**Task details**
Filter the entries below, keeping every line that has the word "Reports".

**Records for the task**
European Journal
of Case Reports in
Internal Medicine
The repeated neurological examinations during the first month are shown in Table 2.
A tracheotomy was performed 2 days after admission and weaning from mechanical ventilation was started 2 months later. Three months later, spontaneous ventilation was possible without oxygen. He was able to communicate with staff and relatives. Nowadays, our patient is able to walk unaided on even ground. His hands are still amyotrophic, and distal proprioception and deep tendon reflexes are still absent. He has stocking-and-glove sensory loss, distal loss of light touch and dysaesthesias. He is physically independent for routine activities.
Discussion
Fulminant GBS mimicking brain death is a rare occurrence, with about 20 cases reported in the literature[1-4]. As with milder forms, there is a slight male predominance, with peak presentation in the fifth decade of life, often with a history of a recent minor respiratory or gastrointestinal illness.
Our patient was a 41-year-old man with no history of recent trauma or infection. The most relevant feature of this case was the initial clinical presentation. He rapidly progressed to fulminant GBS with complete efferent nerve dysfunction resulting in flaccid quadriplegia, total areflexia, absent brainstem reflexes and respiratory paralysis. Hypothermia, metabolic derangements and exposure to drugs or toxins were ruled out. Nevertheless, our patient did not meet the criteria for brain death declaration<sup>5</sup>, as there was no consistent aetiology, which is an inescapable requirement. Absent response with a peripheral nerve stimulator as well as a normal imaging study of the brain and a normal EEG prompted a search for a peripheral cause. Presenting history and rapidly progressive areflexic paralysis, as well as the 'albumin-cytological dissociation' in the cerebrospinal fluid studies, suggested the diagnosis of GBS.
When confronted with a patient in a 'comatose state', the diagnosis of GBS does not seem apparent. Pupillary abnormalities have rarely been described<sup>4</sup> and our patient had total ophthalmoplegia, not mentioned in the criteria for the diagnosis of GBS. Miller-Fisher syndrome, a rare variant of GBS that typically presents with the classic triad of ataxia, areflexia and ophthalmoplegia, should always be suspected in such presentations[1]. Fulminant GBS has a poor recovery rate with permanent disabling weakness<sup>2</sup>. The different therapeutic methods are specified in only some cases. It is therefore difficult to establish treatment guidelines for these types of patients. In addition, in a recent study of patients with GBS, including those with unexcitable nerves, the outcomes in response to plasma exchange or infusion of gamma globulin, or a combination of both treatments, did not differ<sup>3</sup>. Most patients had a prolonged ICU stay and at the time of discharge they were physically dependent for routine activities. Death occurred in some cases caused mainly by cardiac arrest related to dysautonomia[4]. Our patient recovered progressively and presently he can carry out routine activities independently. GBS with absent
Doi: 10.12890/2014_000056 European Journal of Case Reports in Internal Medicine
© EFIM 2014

**Answer to this exercise**
of Case Reports in
Doi: 10.12890/2014_000056 European Journal of Case Reports in Internal Medicine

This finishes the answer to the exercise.